**ASSIGNED TASK:** All of the entries below should be returned verbatim, apart from the pictures.
(DATA TO EXAMINE begins)
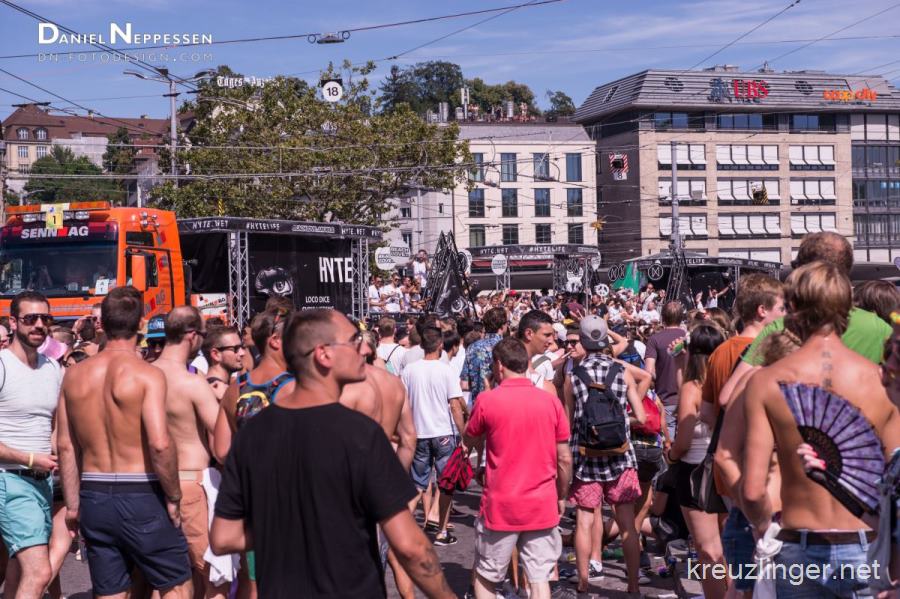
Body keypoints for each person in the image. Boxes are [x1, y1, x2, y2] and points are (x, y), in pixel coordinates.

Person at [210, 309, 455, 599]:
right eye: (353, 341)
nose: (364, 349)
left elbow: (224, 536)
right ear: (324, 354)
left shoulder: (251, 434)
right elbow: (411, 547)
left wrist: (287, 528)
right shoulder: (359, 434)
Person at [742, 262, 900, 598]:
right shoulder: (880, 381)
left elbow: (753, 491)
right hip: (867, 546)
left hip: (798, 545)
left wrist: (764, 528)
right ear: (848, 308)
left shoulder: (765, 382)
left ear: (793, 307)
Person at [56, 287, 192, 598]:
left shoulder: (73, 376)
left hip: (94, 493)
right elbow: (160, 443)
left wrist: (73, 505)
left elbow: (66, 446)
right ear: (141, 323)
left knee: (111, 591)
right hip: (141, 491)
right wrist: (173, 496)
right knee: (176, 584)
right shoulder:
(DATA TO EXAMINE ends)
**YOUR SOLUTION:**
Body keypoints for each person in the image. Boxes are [x1, y1, x2, y2] and points are (x, y), in pixel coordinates.

Person at [210, 309, 455, 599]:
right eye: (353, 341)
nose: (364, 349)
left elbow: (224, 536)
right ear: (324, 354)
left shoulder: (251, 434)
right elbow: (411, 547)
left wrist: (287, 528)
right shoulder: (359, 434)
Person at [742, 262, 900, 598]:
right shoulder: (880, 381)
left elbow: (753, 491)
right hip: (867, 546)
left hip: (798, 545)
left wrist: (764, 528)
right ear: (848, 308)
left shoulder: (765, 382)
left ear: (793, 307)
Person at [56, 287, 192, 598]:
left shoulder: (73, 376)
left hip: (94, 493)
right elbow: (160, 443)
left wrist: (73, 505)
left elbow: (66, 446)
right ear: (141, 323)
left knee: (111, 591)
right hip: (141, 491)
right wrist: (173, 496)
right knee: (176, 584)
right shoulder:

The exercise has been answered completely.